The Obamacare as illustrated by the two sides has been portrayed as a policy that has its fair share of positive and negative attributes. The arguments presented by the opposition serve to point out the shortcomings of the plan which can ultimately be corrected through evaluation of the policy. The cost of implementation of the program is incomparable to the cost of managing an uninsured and sickly population. The cost of treatment is higher when there is lack of an effective universal healthcare program. The participation of states in the expansion of the Medicaid can be reviewed to ensure that the disparities in terms of resources are factored in the Obamacare (Pipes 72). As for long-term care, the plan can also incorporate new measures to factor in the senior citizens who require specialized care. Resuscitation of policies such as Community Living Assistance Services may ensure that the senior citizens are well catered for in the plan. The penalties levied by the act on those that are insured and do not fall in the exemption category serve to enhance compliance.
It is prudent that those opposed to the levies understand that for the policy effective, there must be full support from various segments of the greater American citizenry. The positive attributes of the plan such as affordability of healthcare, enhanced preventive care, and incorporation of individuals under 26 years in their parents’ insurance covers make the Obamacare plan feasible.
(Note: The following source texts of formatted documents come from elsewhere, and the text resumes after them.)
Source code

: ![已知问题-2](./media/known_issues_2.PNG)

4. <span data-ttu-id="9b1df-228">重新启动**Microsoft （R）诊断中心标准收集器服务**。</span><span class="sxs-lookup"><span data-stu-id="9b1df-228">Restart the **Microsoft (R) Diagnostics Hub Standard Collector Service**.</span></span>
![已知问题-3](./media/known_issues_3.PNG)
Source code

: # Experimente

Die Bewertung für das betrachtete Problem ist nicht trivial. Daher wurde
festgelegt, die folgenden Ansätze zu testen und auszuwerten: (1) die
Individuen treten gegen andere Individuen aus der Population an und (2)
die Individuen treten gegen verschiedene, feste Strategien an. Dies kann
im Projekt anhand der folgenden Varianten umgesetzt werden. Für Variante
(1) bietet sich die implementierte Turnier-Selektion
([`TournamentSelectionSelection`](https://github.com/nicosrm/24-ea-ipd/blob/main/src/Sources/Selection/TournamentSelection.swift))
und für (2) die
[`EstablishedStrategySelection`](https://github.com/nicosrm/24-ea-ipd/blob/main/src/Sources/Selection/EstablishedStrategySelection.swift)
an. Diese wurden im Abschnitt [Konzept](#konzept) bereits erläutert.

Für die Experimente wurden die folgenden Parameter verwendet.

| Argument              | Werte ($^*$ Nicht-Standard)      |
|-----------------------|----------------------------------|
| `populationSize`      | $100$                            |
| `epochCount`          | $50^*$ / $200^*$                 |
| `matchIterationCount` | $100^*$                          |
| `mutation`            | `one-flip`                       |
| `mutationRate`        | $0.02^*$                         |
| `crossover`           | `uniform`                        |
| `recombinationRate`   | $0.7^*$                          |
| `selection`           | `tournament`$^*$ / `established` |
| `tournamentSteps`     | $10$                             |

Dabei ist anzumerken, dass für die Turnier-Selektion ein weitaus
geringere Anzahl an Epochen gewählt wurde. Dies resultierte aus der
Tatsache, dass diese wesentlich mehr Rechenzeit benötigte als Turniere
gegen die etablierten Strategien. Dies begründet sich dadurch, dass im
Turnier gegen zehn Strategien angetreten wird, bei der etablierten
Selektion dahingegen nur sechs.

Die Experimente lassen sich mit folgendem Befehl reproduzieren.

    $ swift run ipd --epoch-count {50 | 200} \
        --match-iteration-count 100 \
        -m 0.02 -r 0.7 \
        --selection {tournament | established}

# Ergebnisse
The plan will do much better though through the factoring in of the opposition concerns which are valid and easily manageable.

Works Cited

Atlas, S. W. Reforming America's health care system: The flawed vision of Obamacare. Stanford, CA: Hoover Institution Press, 2010. Print.
Barnett, R. E., J. H. Adler, D. E. Bernstein, O. S. Kerr, D. B. Kopel, I. Somin, and T. In Burrus. A conspiracy against Obamacare: The Volokh conspiracy and the health care case. N.p., 2013. Print.
Cannon, M. F. Replacing Obamacare: The Cato Institute on Health Care Reform. Lanham: Cato Institute, 2012. Print.
Pipes, S. The truth about Obamacare. Washington, DC: Regnery Pub, 2010. Print.
Ross, B. M. Beating Obamacare 2014: Avoid the landmines and protect your health, income, and freedom. Washington, DC: Regnery Publishing, 2014. Print.
Tate, N. J. Obamacare survival guide. New York, NY: Humanix Books, 2013. Print.
United States. The consequences of Obamacare: Impact on Medicaid and state health care reform : hearing before the Committee on Energy and Commerce, House of Representatives, One Hundred Twelfth Congress, first session, March 1, 2011. Washington: U.S. G.P.O, 2011. Print.
Washington Post Staff. "TRANSCRIPT: Sen. Ted Cruz's filibuster against Obamacare | The Washington Post." Washington Post, 2013. Web. <>.